壁内や床下の配管が凍結した場合、または破損が疑われる時は自力対応せず、最初から業者に依頼することをおすすめします。

無理な自己対応は二次被害を招き、結果的に費用が増大します。

一般的な費用相場は、解凍作業で1~2万円、破裂修理で2~5万円以上です。夜間や作業が困難な場所では割増料金がかかる場合もあります。

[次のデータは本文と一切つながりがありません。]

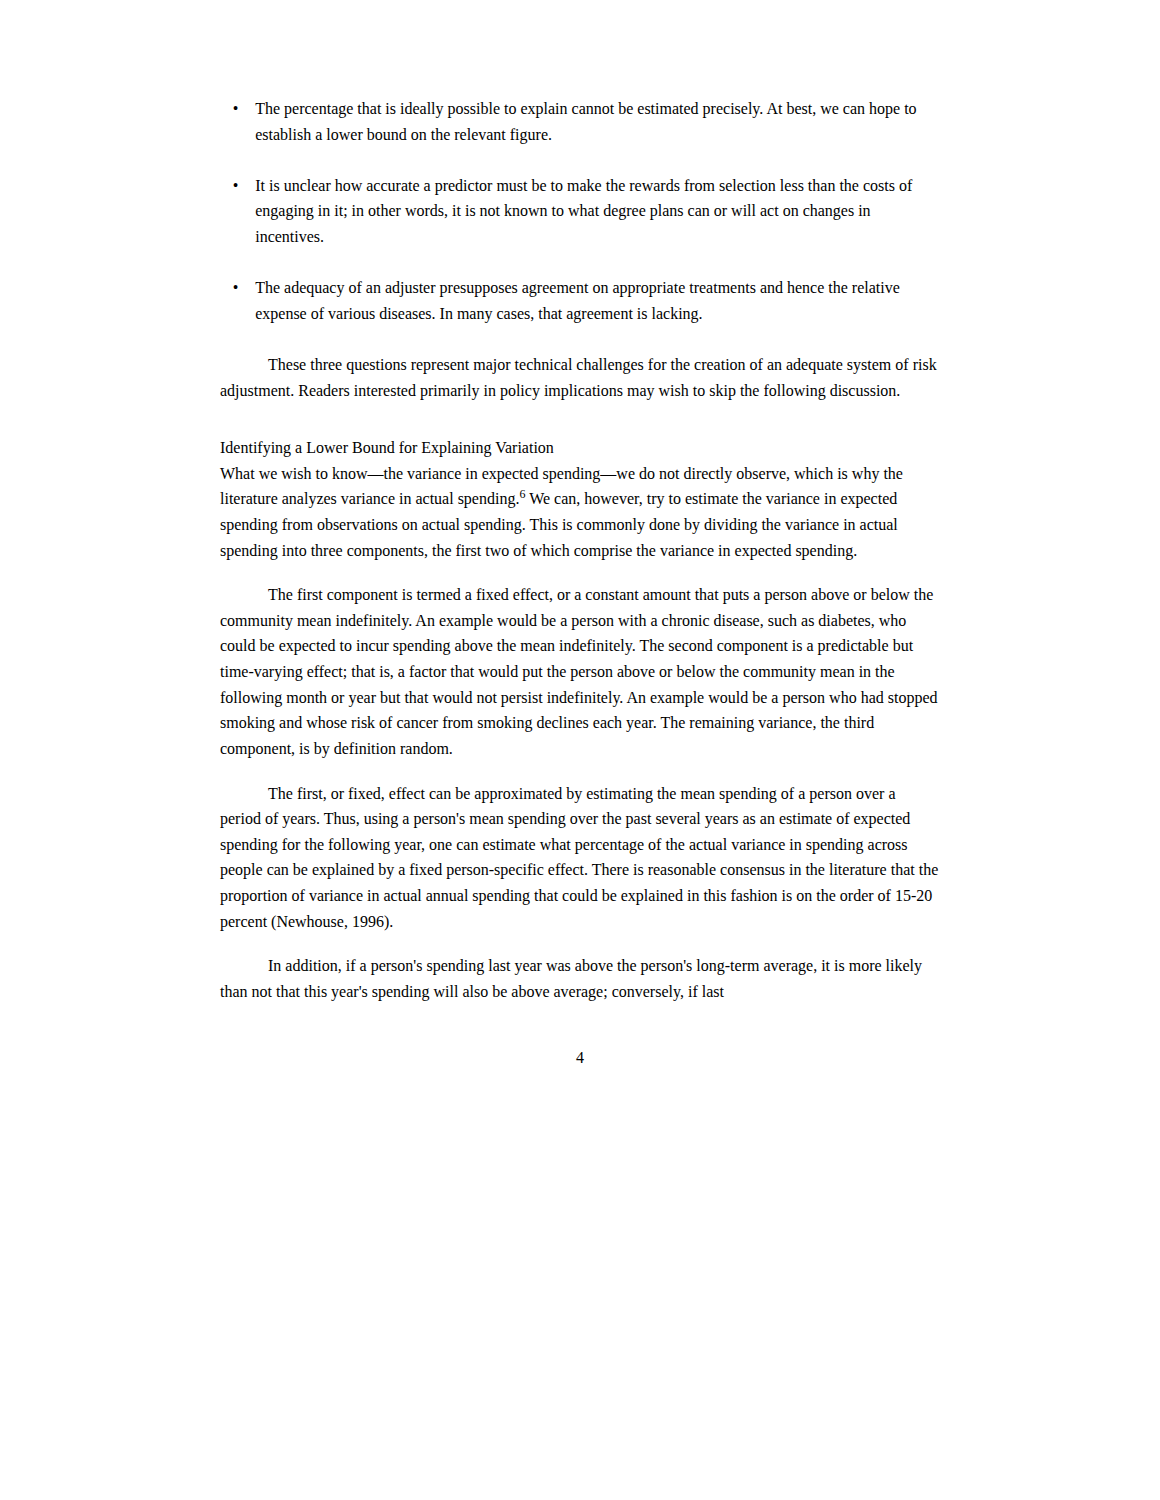The percentage that is ideally possible to explain cannot be estimated precisely. At best, we can hope to establish a lower bound on the relevant figure.
It is unclear how accurate a predictor must be to make the rewards from selection less than the costs of engaging in it; in other words, it is not known to what degree plans can or will act on changes in incentives.
The adequacy of an adjuster presupposes agreement on appropriate treatments and hence the relative expense of various diseases. In many cases, that agreement is lacking.
These three questions represent major technical challenges for the creation of an adequate system of risk adjustment. Readers interested primarily in policy implications may wish to skip the following discussion.
Identifying a Lower Bound for Explaining Variation
What we wish to know—the variance in expected spending—we do not directly observe, which is why the literature analyzes variance in actual spending.6 We can, however, try to estimate the variance in expected spending from observations on actual spending. This is commonly done by dividing the variance in actual spending into three components, the first two of which comprise the variance in expected spending.
The first component is termed a fixed effect, or a constant amount that puts a person above or below the community mean indefinitely. An example would be a person with a chronic disease, such as diabetes, who could be expected to incur spending above the mean indefinitely. The second component is a predictable but time-varying effect; that is, a factor that would put the person above or below the community mean in the following month or year but that would not persist indefinitely. An example would be a person who had stopped smoking and whose risk of cancer from smoking declines each year. The remaining variance, the third component, is by definition random.
The first, or fixed, effect can be approximated by estimating the mean spending of a person over a period of years. Thus, using a person's mean spending over the past several years as an estimate of expected spending for the following year, one can estimate what percentage of the actual variance in spending across people can be explained by a fixed person-specific effect. There is reasonable consensus in the literature that the proportion of variance in actual annual spending that could be explained in this fashion is on the order of 15-20 percent (Newhouse, 1996).
In addition, if a person's spending last year was above the person's long-term average, it is more likely than not that this year's spending will also be above average; conversely, if last
4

なお、賃貸住宅の場合、専有部分(※自分の部屋内)の水道管凍結は入居者の管理責任となるのが原則です。ただし火災保険の特約で補償される場合もあるため、契約内容を確認しておきましょう。

まとめ:正しい解凍方法で水道凍結の破裂を防止

水道管の凍結は、解凍方法を誤ると破裂という深刻な事態を招きます

熱湯や火器の使用は絶対に避け、30~50℃のぬるま湯、適切な距離でのドライヤー使用、または室内暖房による自然解凍を選びましょう。

解凍前には必ず蛇口を開けておくこと、徐々に温めることを忘れずに。

万が一破裂した場合は元栓を閉めて業者へ連絡してください。正しい知識と冷静な対応で、水道凍結による被害を最小限に抑えましょう。